Massachusetts to Count Dead People's Votes This Year, Under New State Voting Rules
Public assured move is just a 'temporary law' amid the pandemic

Massachusetts has introduced new election rules that will allow dead people's votes to be counted in the upcoming November election, state officials have announced.
The state legislature passed the new laws this year as a response to the COVID-19 pandemic.
The new rule will apply to voters in Massachusetts who went through the effort to vote early but then died before Election Day.
Massachusetts Secretary of State Bill Galvin announced the move on Monday while assuring voters that the new law is just "temporary" and won't be applied to all future elections.
"It's pandemic-era time," Galvin said at a news conference, WBZ-TV reported.
"So we had to expand the time for voting."

Before now, early voting in the Bay State was 10 days before an election, and if a person voted early and was discovered to have died prior to Election Day, that voter's ballot would not be counted, according to The Blaze.
"These are people who are alive and competent when they voted, but they may have died unexpectedly after they voted," the attorney general said.
"In past times, if the local officials knew they were dead — had died — even though they had legally voted when they cast the ballot, they would have discarded the ballot, not counted it."
But apparently, that did not sit well with the state's leaders.
According to the Boston Globe, the "temporary pandemic-era law passed this summer" by the legislature is a notable shift in the state's voting rules.
This year early voting in Massachusetts has been extended by an additional 20 days, giving voters essentially a month to cast their votes.
And not only has the window expanded, but the definition of what constitutes a legitimate vote has also apparently been changed, too.
Now Massachusetts voters who die after casting their early ballot but before Election Day will have their ballots included in the final tally.
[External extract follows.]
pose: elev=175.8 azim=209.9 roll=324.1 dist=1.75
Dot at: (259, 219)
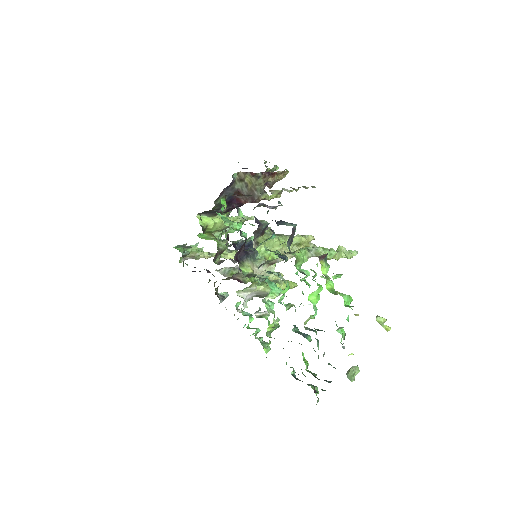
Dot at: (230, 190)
The new provision that allows the votes of the dead to suddenly count comes thanks to language slipped into the state's early voting expansion bill.
The law bars election officials from rejecting an early or absentee ballot this year "solely because the voter became ineligible to vote by reason by death after casting the ballot," the Globe reported.
How many votes will that impact?
Galvin guessed not many, calling it "extremely rare" and saying, "It's not a significant number of ballots."
"It's certainly not going to affect the outcome of the election," he added.
"And if it were to — I speculate here — but if it were to, obviously there'd probably be some follow-up litigation.
"But since I'm already reaching my quota of being sued this year, I'm not going to go there."
Massachusetts is not the first state to have such a provision.
The Globe said at least 11 states have similar laws, including Florida and Hawaii.
As of two years ago, at least 17 state states had explicitly rejected counting ballots of people who died before the election, the Globe noted.